Land will Neuanfang an Brennpunktschule in Ludwigshafen
Die Karolina-Burger-Realschule in Ludwigshafen soll aus den Schlagzeilen kommen. Dazu hat das rheinland-pfälzische Bildungsministerium eine Reihe drastischer Maßnahmen angestoßen.

Mainz (epd). Eingriffe von Schulaufsicht und Bildungsministerium konnten die Situation an der Karolina-Burger-Realschule plus in Ludwigshafen bislang nicht befrieden. Am Donnerstag berichtete die rheinland-pfälzische Bildungsministerin Ute Eiling-Hütig (CDU) im bildungspolitischen Landtagsausschuss in Mainz über drastische Konsequenzen: Drei Lehrkräfte sollen die Schule verlassen, darunter der bisherige Schulleiter und ein weiteres Mitglied der Schulleitung. Zudem beantragt die Schulaufsicht auf dem Gerichtsweg, den örtlichen Personalrat auflösen zu lassen. Dieser habe seine „gesetzlichen Pflichten grob verletzt“, sagte die Ministerin.

Berichte über ein massives Gewaltproblem an der Karolina-Burger-Realschule plus hatten im vergangenen November ein bundesweites Medienecho ausgelöst. Dort kam es in der Vergangenheit zu zahlreichen Körperverletzungen, Sachbeschädigungen, Bedrohungen von Schülern und Lehrern und zu zahlreichen mutwillig ausgelösten Feueralarmen.

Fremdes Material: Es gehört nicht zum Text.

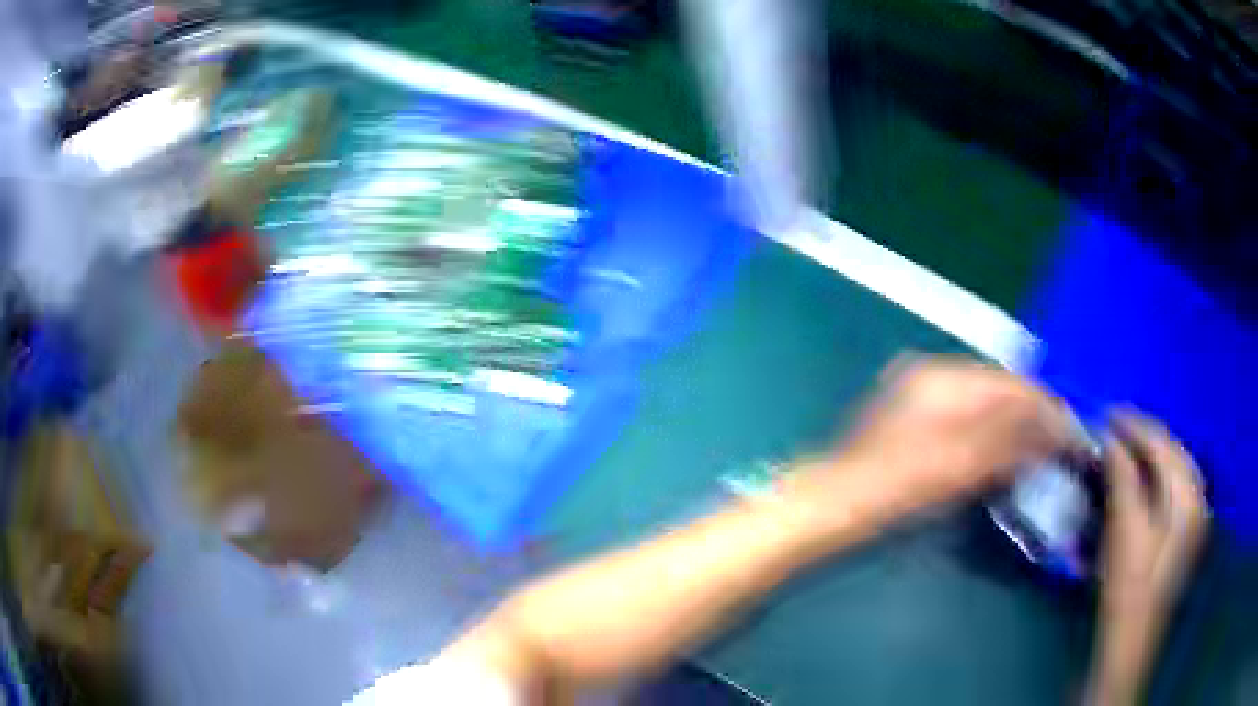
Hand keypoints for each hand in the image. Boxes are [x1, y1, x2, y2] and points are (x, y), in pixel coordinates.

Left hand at [783, 356, 1073, 527]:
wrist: (836, 501)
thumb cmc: (898, 486)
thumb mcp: (962, 465)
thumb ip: (1011, 442)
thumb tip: (1053, 429)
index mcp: (946, 378)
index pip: (1012, 385)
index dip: (1045, 408)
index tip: (1070, 431)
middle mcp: (935, 373)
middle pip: (1000, 388)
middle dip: (1031, 413)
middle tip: (1058, 441)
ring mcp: (922, 391)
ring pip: (985, 399)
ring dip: (1013, 421)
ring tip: (1037, 446)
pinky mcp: (914, 413)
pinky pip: (967, 411)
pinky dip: (989, 428)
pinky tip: (1002, 448)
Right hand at [1087, 411, 1208, 705]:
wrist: (1130, 647)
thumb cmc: (1128, 592)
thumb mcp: (1124, 533)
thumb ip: (1122, 479)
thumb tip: (1111, 439)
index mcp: (1190, 496)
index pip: (1165, 444)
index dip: (1135, 426)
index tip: (1107, 414)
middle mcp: (1199, 500)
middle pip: (1172, 455)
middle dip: (1142, 441)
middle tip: (1112, 432)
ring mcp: (1194, 521)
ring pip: (1172, 474)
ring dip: (1147, 461)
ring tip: (1122, 454)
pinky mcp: (1184, 538)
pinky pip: (1172, 496)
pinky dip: (1153, 485)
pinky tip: (1137, 486)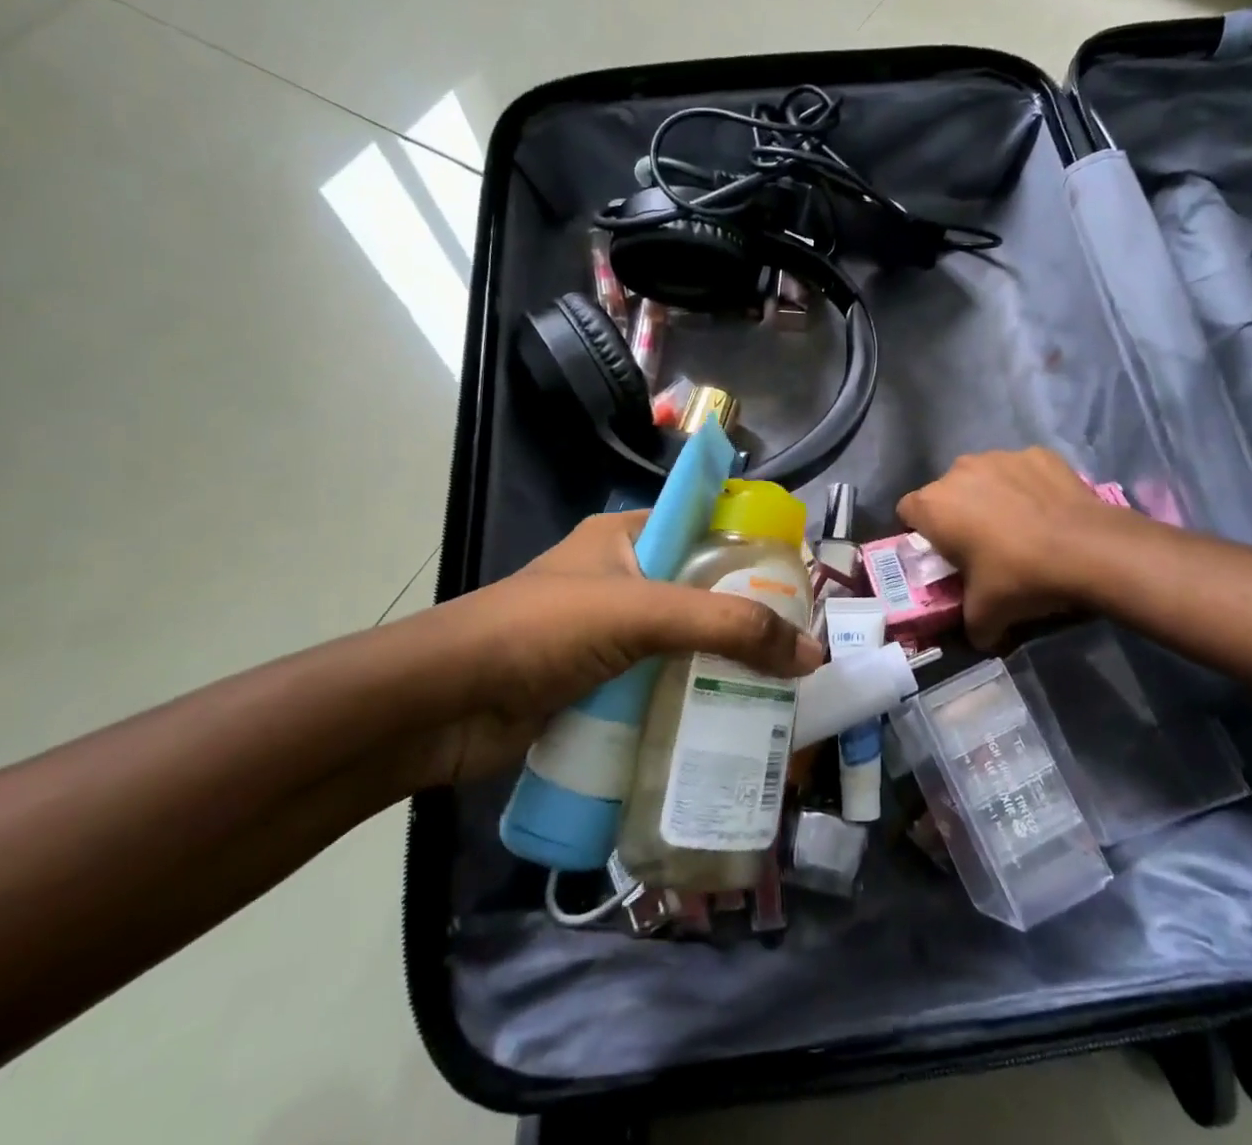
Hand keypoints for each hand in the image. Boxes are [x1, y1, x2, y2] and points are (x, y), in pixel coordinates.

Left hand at [405, 512, 822, 784]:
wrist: (439, 707)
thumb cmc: (540, 631)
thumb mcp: (641, 612)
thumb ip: (726, 626)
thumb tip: (811, 654)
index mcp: (627, 537)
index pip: (706, 527)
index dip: (753, 549)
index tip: (801, 583)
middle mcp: (622, 579)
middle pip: (701, 592)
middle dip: (746, 619)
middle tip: (800, 649)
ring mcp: (609, 636)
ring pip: (683, 645)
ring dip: (721, 667)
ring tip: (781, 692)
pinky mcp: (599, 685)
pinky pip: (659, 686)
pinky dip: (690, 701)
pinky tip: (730, 723)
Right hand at [897, 448, 1132, 647]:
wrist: (1089, 549)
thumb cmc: (1021, 577)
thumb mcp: (987, 615)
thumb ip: (971, 625)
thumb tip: (978, 637)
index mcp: (934, 505)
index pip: (907, 511)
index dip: (921, 533)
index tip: (942, 552)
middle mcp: (959, 471)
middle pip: (946, 492)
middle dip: (958, 513)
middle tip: (982, 544)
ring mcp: (999, 457)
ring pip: (984, 477)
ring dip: (991, 496)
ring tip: (1020, 526)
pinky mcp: (1037, 454)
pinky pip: (1021, 471)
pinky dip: (1028, 486)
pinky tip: (1047, 511)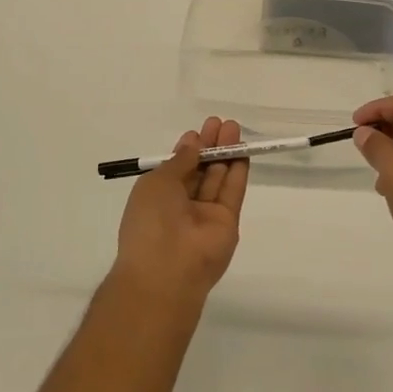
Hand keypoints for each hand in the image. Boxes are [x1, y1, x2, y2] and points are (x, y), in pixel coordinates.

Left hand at [112, 117, 248, 302]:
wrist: (167, 269)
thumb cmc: (150, 220)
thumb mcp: (157, 182)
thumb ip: (179, 161)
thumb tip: (193, 144)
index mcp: (158, 197)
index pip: (177, 168)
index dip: (188, 148)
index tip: (198, 131)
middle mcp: (182, 205)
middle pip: (200, 170)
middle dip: (210, 146)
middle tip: (220, 123)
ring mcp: (206, 214)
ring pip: (218, 178)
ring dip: (226, 153)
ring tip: (233, 127)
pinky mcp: (228, 222)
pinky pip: (233, 192)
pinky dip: (238, 170)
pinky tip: (242, 151)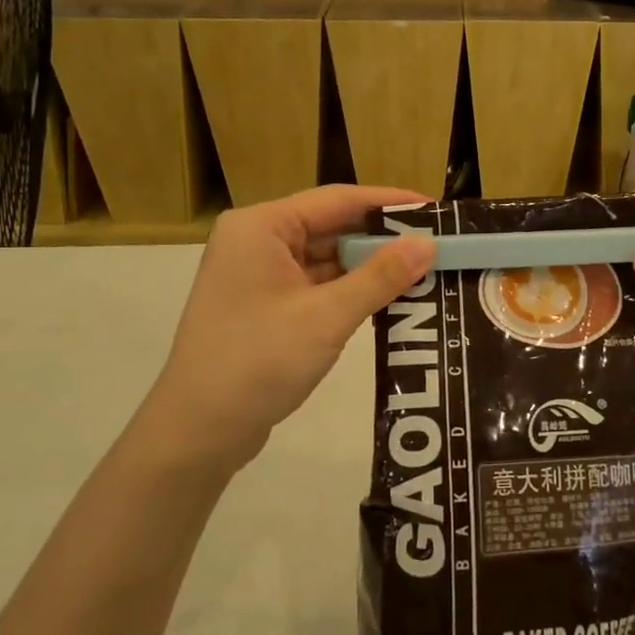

In Berichten von Boulevardmedien war die Rede von der „gefährlichsten Schule Deutschlands“.

Ministerin: Lehrerschaft an der Schule tief gespalten

Zeitgleich zur Mainzer Ausschusssitzung wurden die Entscheidungen des Landes am Donnerstag auch dem Kollegium, Eltern und Schülern in Ludwigshafen bei einer Gesamtkonferenz bekanntgegeben. „Wo eine Schule in einer solchen Krise steckt, ist staatliches Eingreifen vonnöten“, sagte Eiling-Hütig in Mainz. Der Antrag auf Auflösung des Personalrats sei eine „Ultima Ratio“. Die Lehrerschaft an der Schule sei tief gespalten. Dafür sei nicht eine einzelne Person verantwortlich, aber die Lagerbildung verhindere ein Überwinden der Probleme.

Das aus Mainz angeordnete Maßnahmenpaket sieht auch vor, dass Personal von Schulaufsicht, Pädagogischem Landesinstitut und Ministerium zunächst täglich vor Ort die Lehrkräfte unterstützt. Zudem sollen zusätzliche Sozialpädagogen und Deutschförderkräfte an die Schule entsandt werden. Nach Berichten darüber, dass ein Drittel der Lehrkräfte sich zu Beginn des neuen Schuljahres aus Protest gegen die Situation krankgemeldet habe, kann das Ministerium künftig ab dem ersten Krankheitstag amtsärztliche Atteste einfordern.